• **RECORDS TO PROCESS**
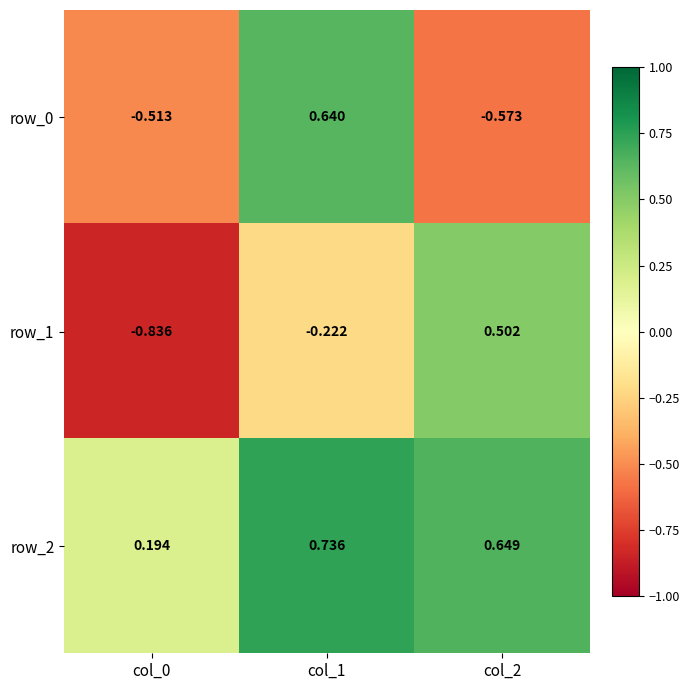

Reading right to left, extract all data points from this chart.

row_0: -0.6	0.6	-0.5
row_1: 0.5	-0.2	-0.8
row_2: 0.6	0.7	0.2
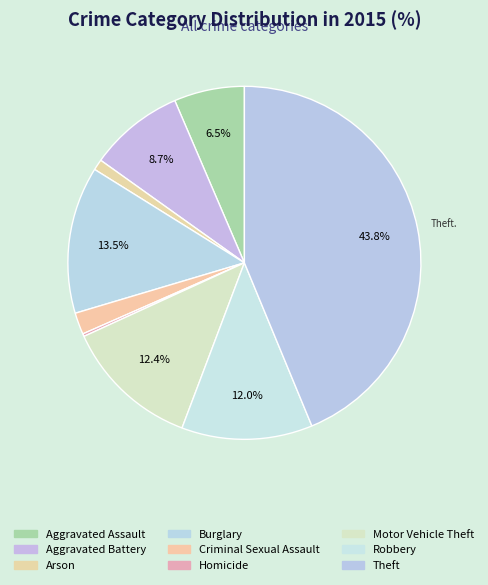

What percentage is the Criminal Sexual Assault slice, to the nearest percent?

2%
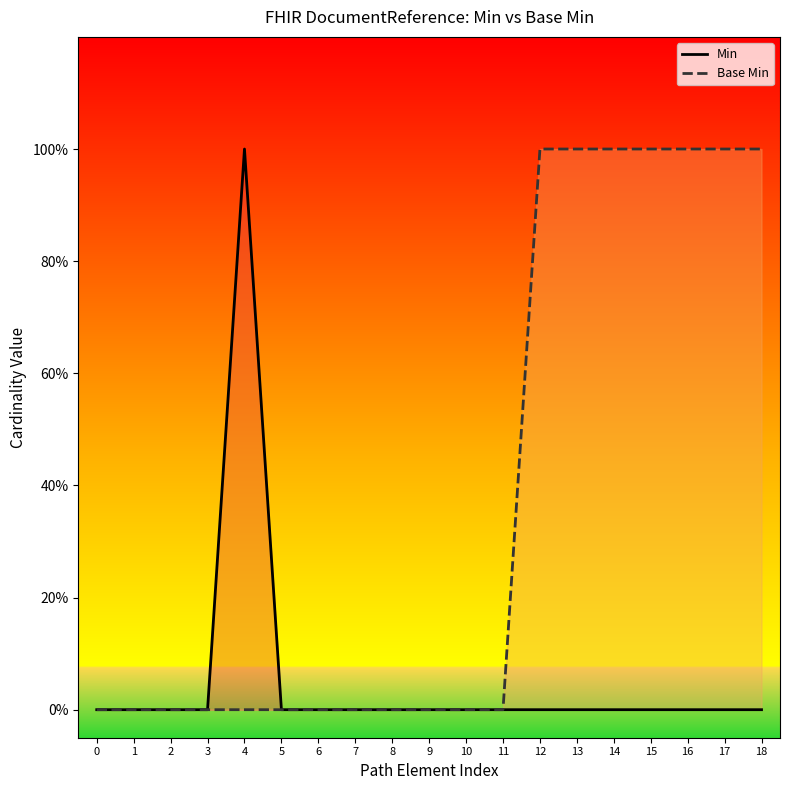

Which has a higher value, 4 or 16?

4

• **REQUEST**
Update the material above by replacing "data points" with "values" and leaving everything else unchanged. Omit the pictures from your version.

• **EXERCISE SOLUTION**
Reading right to left, extract all values from this chart.

row_0: -0.6	0.6	-0.5
row_1: 0.5	-0.2	-0.8
row_2: 0.6	0.7	0.2

What percentage is the Criminal Sexual Assault slice, to the nearest percent?

2%

Which has a higher value, 4 or 16?

4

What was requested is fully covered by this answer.